Stopping right after the line with "non-Hodgkin's type, High", please reproduce the material below exactly from its first line.

.....

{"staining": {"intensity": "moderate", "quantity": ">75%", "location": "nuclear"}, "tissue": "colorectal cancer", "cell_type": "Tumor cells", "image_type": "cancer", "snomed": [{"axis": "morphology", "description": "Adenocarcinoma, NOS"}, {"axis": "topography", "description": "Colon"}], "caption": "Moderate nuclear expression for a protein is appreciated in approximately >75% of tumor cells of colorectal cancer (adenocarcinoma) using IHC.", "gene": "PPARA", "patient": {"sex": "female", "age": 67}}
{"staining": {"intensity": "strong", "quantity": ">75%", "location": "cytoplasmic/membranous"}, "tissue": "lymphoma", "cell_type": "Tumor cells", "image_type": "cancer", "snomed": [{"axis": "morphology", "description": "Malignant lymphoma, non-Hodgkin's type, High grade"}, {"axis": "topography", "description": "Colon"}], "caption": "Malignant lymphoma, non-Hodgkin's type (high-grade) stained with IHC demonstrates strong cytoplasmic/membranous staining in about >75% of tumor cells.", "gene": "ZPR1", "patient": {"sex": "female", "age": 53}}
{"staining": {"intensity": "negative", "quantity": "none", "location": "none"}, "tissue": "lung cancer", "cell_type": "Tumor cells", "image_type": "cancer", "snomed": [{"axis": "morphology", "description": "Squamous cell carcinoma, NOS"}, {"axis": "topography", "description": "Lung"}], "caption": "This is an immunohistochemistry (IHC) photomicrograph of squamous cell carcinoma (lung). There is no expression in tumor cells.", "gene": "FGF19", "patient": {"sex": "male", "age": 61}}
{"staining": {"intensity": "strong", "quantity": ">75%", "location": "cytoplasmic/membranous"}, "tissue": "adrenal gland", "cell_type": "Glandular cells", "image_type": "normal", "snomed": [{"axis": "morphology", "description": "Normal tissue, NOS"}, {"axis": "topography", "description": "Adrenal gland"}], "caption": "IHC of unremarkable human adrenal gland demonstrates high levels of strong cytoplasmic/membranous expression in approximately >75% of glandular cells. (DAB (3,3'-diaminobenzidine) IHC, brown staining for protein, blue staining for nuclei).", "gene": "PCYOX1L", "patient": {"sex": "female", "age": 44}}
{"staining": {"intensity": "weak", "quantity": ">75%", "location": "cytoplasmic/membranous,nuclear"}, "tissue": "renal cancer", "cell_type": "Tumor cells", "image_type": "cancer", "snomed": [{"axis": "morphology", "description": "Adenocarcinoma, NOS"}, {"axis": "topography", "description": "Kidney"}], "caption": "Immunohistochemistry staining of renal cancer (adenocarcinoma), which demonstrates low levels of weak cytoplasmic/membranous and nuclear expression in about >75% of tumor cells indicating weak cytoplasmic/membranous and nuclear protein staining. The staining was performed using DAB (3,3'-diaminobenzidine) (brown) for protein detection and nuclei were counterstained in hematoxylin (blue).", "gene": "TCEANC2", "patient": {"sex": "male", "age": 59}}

.....

*Exercise response*.
{"staining": {"intensity": "moderate", "quantity": ">75%", "location": "nuclear"}, "tissue": "colorectal cancer", "cell_type": "Tumor cells", "image_type": "cancer", "snomed": [{"axis": "morphology", "description": "Adenocarcinoma, NOS"}, {"axis": "topography", "description": "Colon"}], "caption": "Moderate nuclear expression for a protein is appreciated in approximately >75% of tumor cells of colorectal cancer (adenocarcinoma) using IHC.", "gene": "PPARA", "patient": {"sex": "female", "age": 67}}
{"staining": {"intensity": "strong", "quantity": ">75%", "location": "cytoplasmic/membranous"}, "tissue": "lymphoma", "cell_type": "Tumor cells", "image_type": "cancer", "snomed": [{"axis": "morphology", "description": "Malignant lymphoma, non-Hodgkin's type, High grade"}, {"axis": "topography", "description": "Colon"}], "caption": "Malignant lymphoma, non-Hodgkin's type (high-grade) stained with IHC demonstrates strong cytoplasmic/membranous staining in about >75% of tumor cells.", "gene": "ZPR1", "patient": {"sex": "female", "age": 53}}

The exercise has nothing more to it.